Is Flash on the iPhone FINALLY arriving?

On March 18, Adobe revealed its plans to begin development on an iPhone ready version of its proprietary media player, Flash. This came after Apple’s release of an iPhone software developer’s kit or SDK. There has been an ongoing controversy over how and when Flash, a now internet staple, would be supported by the popular handheld device.

Current Flash technology is said to be “too slow to be useful” by Steve Jobs, and no faster or lighter version exists which will provide much value to the Web experience on an iPhone. So the question arises, how will this middle man solution affect not only iPhones but the technology used on PC’s and Mac’s currently? If a faster, lighter version can be created for iPhones, why not create it for traditional Web browsing? Also, if Apple continues to demand only standalone applications in its guidelines, how will they handle the long agonized over Flash plug-in? There are many more questions to be answered before the iPhone can compare to traditional internet browsing in terms of interactivity and impact; all the things that Flash enables on the Web.

2 thoughts on “Is Flash on the iPhone FINALLY arriving?

  1. As I understand it… If Adobe’s Flash Player is brought to Apple’s iPhone using the SDK, it will not be integrated in the Safari Web browser. The SDK allows applications to run independently on the iPhone, but not in conjunction with any other application. Once the user leaves that application by switching to another application, answering a phone call, going over to the iPod functionality on the phone, that application is immediately shut down by iPhone’s OS. Therefore, it is possible you could get Flash to run through an application such as Adobe AIR, but not something that is integrated with the Safari Web browser.

######

**What to do**
Rewrite the passage on Flash for the iPhone from "Current Flash technology" up to and including "on the Web.", replacing "middle man solution" with "intermediary solution".

Chart-based quiz items
######

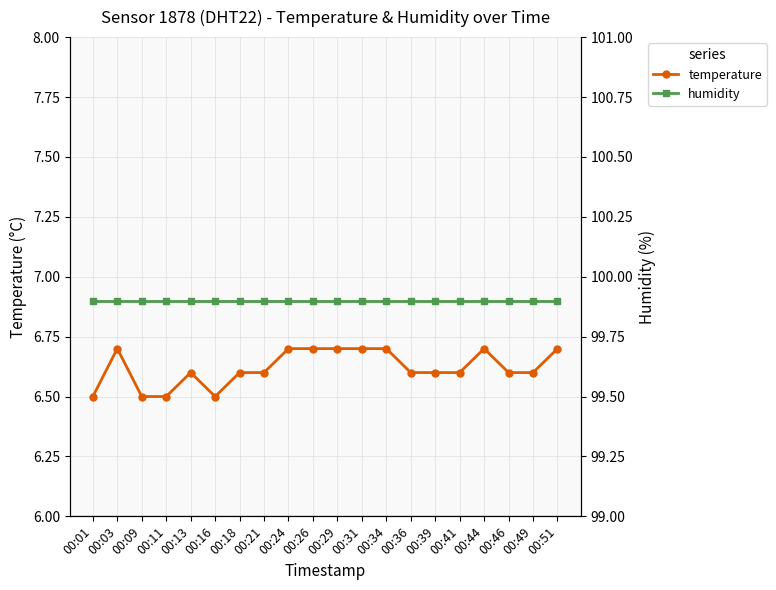

True or false: temperature and humidity cross at least once.

False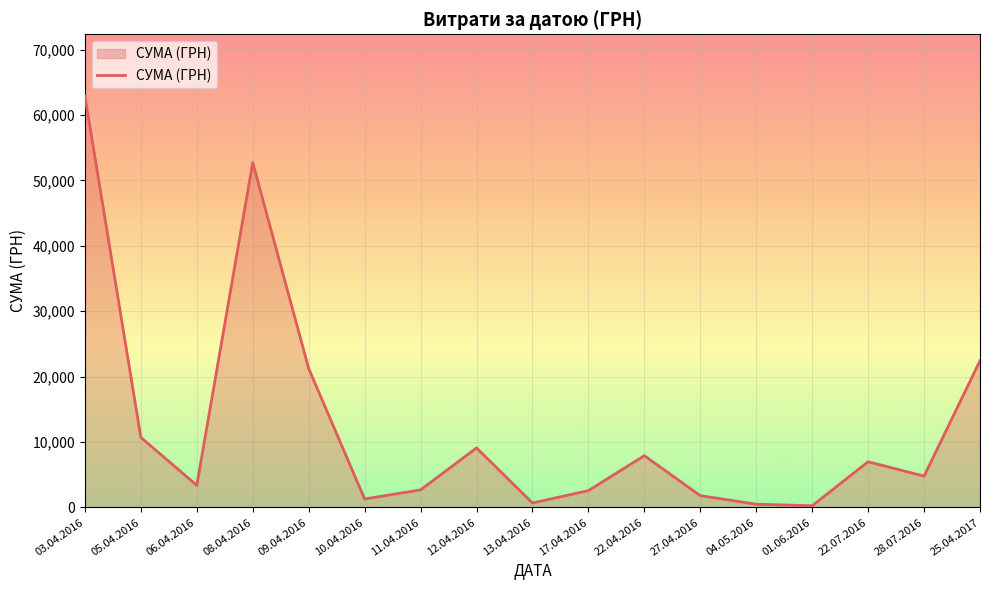

How many lines are shown in the chart?

1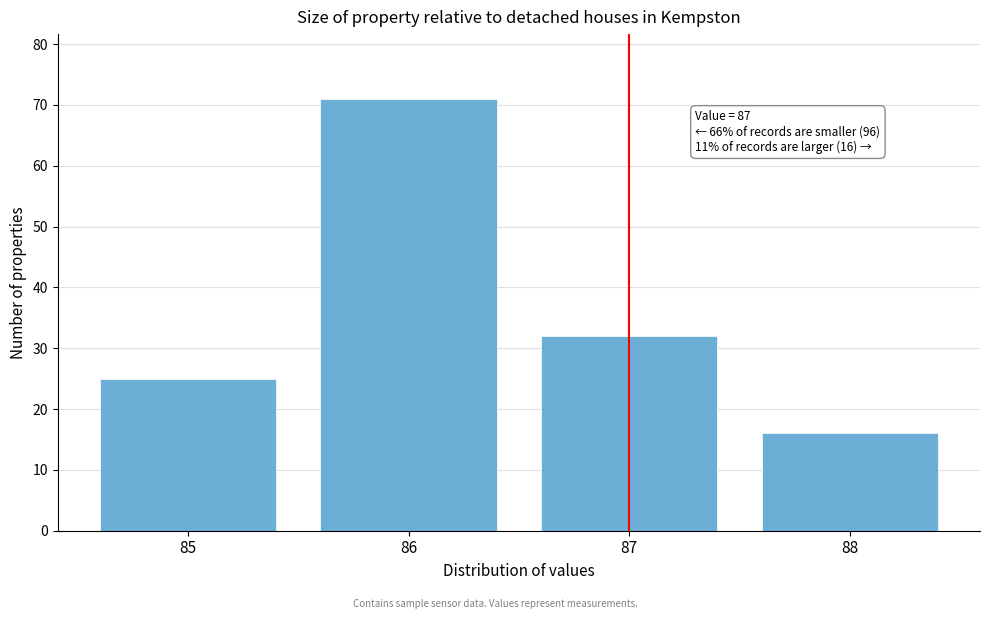

Reading left to right, what are all the values shown in this chart?

85=25	86=71	87=32	88=16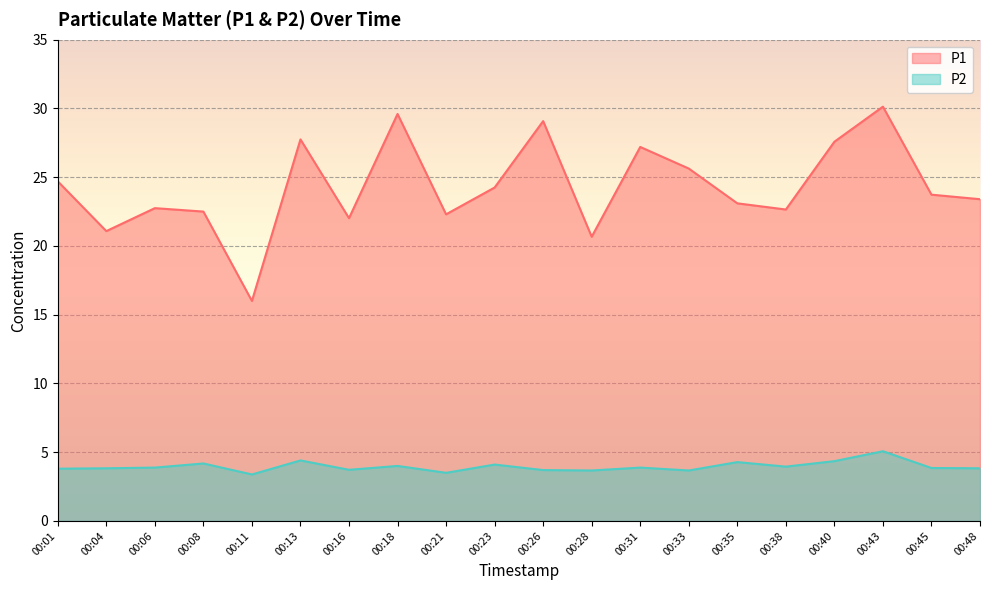

Which series has the widest spread of values?

P1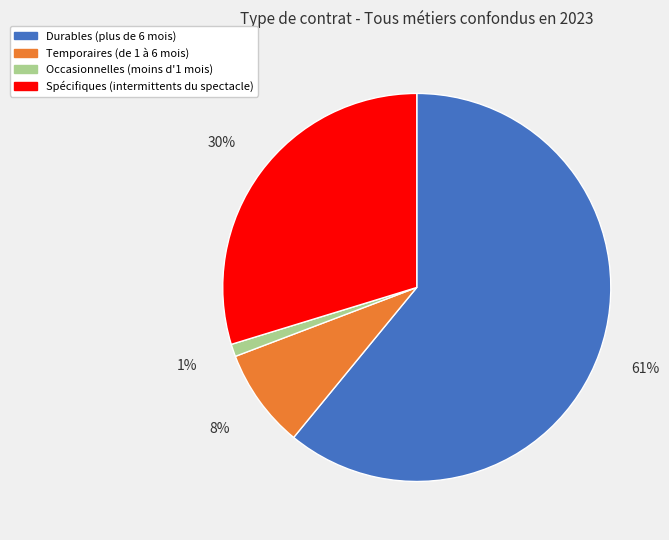

Does Temporaires (de 1 à 6 mois) account for over 50% of the chart?

No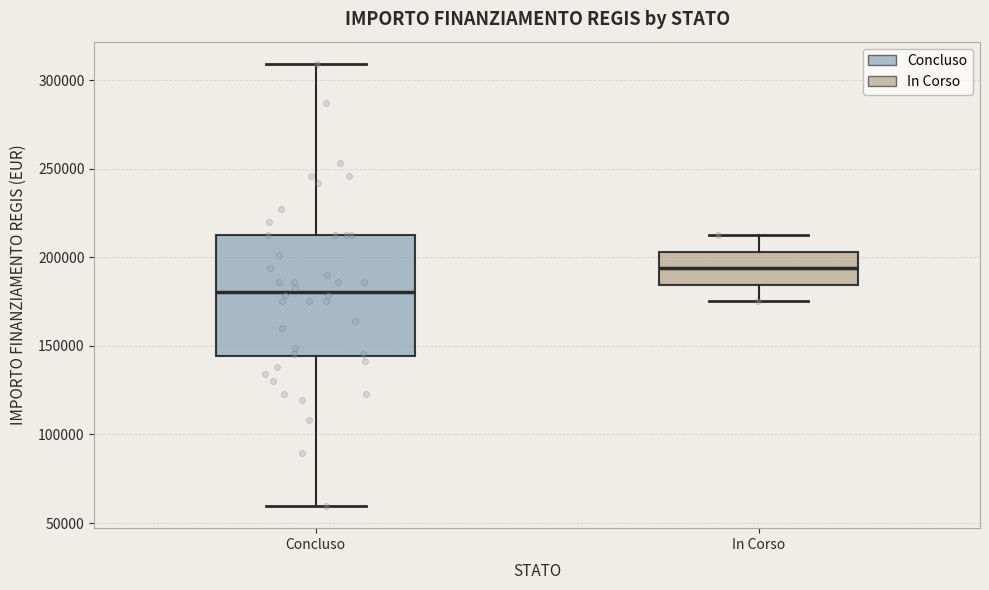

Which box has the highest median line?

In Corso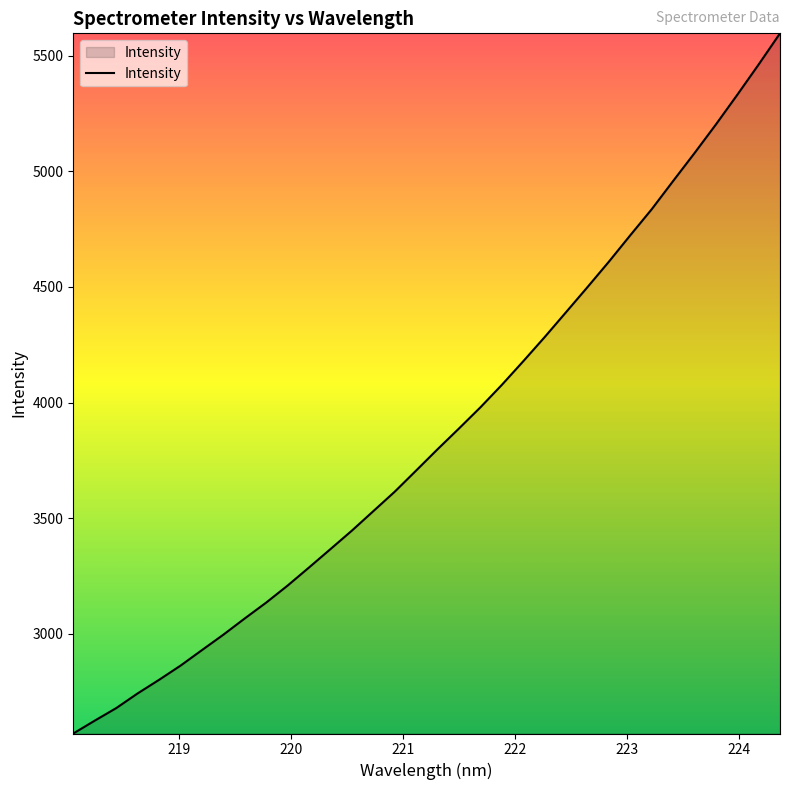

What is the smallest value displayed?

2569.3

######

**Answer to this problem**
Current Flash technology is said to be “too slow to be useful” by Steve Jobs, and no faster or lighter version exists which will provide much value to the Web experience on an iPhone. So the question arises, how will this intermediary solution affect not only iPhones but the technology used on PC’s and Mac’s currently? If a faster, lighter version can be created for iPhones, why not create it for traditional Web browsing? Also, if Apple continues to demand only standalone applications in its guidelines, how will they handle the long agonized over Flash plug-in? There are many more questions to be answered before the iPhone can compare to traditional internet browsing in terms of interactivity and impact; all the things that Flash enables on the Web.